Unfortunaely, Gorton's book is unlikely to get the wider readership that it deserves since it is more technical and doesn't focus on the conflicts among different business and government leaders or see evil around every corner. I found the book very enlightening and highly recommend it.

Friday, July 9, 2010

Krugman on Business Climate

Paul Krugman's lastest op-ed piece in the New York Times challenges the view that business is not spending because they see the Obama Administration as antibusiness. He claims there is no truth to the claims that business is not spending because of concerns over taxes, regulation, and budget deficits. As evidence, Krugman cites data like capacity utilization and surveys of business leaders that show that more of them cite the poor economy than political climate as the major problem. Hence, says Krugman, the government should ignore the alleged reports of business unease and pump up the economy. An improved economy will get business spending again.

There is a problem with Krugman's analysis though. He assumes an either/or situation when it can be a both/and situation. Yes, the economy is doing poorly and if we had a stronger and faster recovery, business would spend more and hire more workers. But, one of the reasons for the poor economy may be nervousness on the part of business, especially if it manifests itself in putting off hiring new workers due to uncertainty.

Uncertainty is a key concern that Krugman ignored in his piece. I agree with him that business people will always complain about taxes and regulation, just as most citizens complain about taxes as April 15th approaches each year. But business investment spending concerns the future, and when the future is more uncertain than normal, business leaders are more likely to be cautious. Given that some of the administration's policies affect the cost of hiring workers, the caution affects hiring decisions. A concern that the administration is antibusiness just feeds into the fear.
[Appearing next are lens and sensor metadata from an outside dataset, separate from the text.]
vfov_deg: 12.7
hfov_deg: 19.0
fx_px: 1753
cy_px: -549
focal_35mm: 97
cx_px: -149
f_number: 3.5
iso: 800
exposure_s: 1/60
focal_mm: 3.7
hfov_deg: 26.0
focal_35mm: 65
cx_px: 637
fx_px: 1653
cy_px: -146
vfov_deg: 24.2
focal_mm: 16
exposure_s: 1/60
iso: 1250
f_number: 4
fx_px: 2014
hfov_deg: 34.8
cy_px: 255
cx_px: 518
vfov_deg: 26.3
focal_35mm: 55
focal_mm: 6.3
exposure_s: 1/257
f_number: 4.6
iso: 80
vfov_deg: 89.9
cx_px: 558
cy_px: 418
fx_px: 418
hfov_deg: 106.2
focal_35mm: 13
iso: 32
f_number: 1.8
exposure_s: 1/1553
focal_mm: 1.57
Finally, it appears to me that the Administration sees its problem with business as false perceptions. This may be due, in part, to a president and many leaders, who have no experience in or with business.

Saturday, July 3, 2010

Can We Learn from the Financial Crisis Inquiry Commission?
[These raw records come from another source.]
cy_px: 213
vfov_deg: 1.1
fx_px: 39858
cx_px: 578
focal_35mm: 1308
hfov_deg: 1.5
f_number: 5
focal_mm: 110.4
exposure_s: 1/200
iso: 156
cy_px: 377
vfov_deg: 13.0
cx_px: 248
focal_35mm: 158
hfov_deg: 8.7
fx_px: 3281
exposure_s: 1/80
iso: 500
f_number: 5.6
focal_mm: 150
Good article in the New York Times today about the work of the Financial Crisis Inquiry Commission. Joe Nocera describes the commission as seriously seeking answers to what went wrong--unlike the Congressional hearings. It is six months still before their report will be due. It should provide interesting reading once it is available.

Friday, July 2, 2010

According to the French, Google is a Monopoly

Article in the NY TImes today says that the French have declared Google a monopoly. The article goes on to say that Google dropped ads from a French firm that sells products enabling people to know where police are. Again, I wonder if Google was a French firm if the ruling would be the same. We will continue to see firms in the tech sector having "monopoly" positions because they are producing network goods--goods that are more valuable to a consumer when most other consumers use the good. Finally, the article notes that this could have an effect of Google's future creativity since antitrust lawyers will now have more influence on what they do.

Thursday, July 1, 2010

Taylor on the Financial Overhaul Bill

Good op-ed piece in the WSJ today. Stanford economist John Taylor, known for the Taylor Rule that tracked well the Fed's interest rate setting until the mid-2000s, argues the financial overhaul bill will be ineffective in preventing another crisis because it doesn't address the causes of the crisis.

There may be good reasons for some of the changes in the bill. One needs to examine the details more closely, as well as the actual regulations developed after the bill is passed, to have an idea whether this is so. Even then, we may need experience with the regulations to have a better idea about the efficacy of the regulations. But we have better ideas today about the causes of the crisis and clearly the bill does not address them.